The Pound barely moved on Monday. Whilst improving covid cases helped underpin Sterling, uncertainty over Brexit and the government’s next moves dragged on demand for the currency.
Businesses warned the government that they must stoop raising taxes and instead offer more support against the challenges of Brexit, covid and climate change. According to the Confederation of British Industry, the lack of detail and pace from the government on some of the countries big economic decisions are among the largest worries for businesses.
The survey comes ahead of Chancellor Sunak’s spending plan next month.

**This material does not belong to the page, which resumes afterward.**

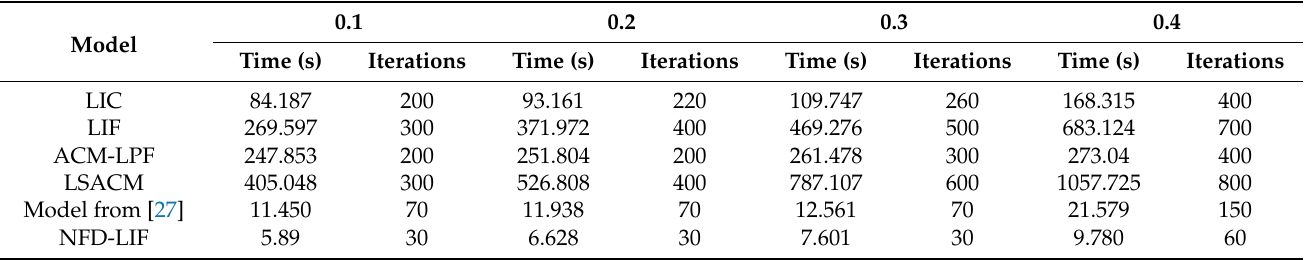
Table 4. Comparison of Model Segmentation Running Times and Number of Iterations for Different Pretzel Noise Levels on Texture Information-Rich Images.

Today, the focus will be back on the UK economic calendar and the release of UK labour market data. The unemployment rate is expected to tick lower in the three months to July to 4.6%. However, this is still being masked by the furlough scheme which is due to start winding down at the end of the month. As employers have to start contributing more to furloughed employees the unemployment rate could tick up.
The Euro trashed lower in the previous session after Isabel Schnabel a German member of the European Bank said that she expects inflation will decrease as soon as next year. Her comments come as German consumer prices reached 3.4% in August the highest level since 2008. The Bundesbank says that inflation could rise as high as 5% later this year before it is expected to slow next year.
Today the final release of Eurozone CPI data inflation data is due to be released. Expectations are for CPI to confirm 1.9%, up from 1.7% in July. Month on month inflation is expected to rise 0.2% a slower pace than last week’s 0.3%.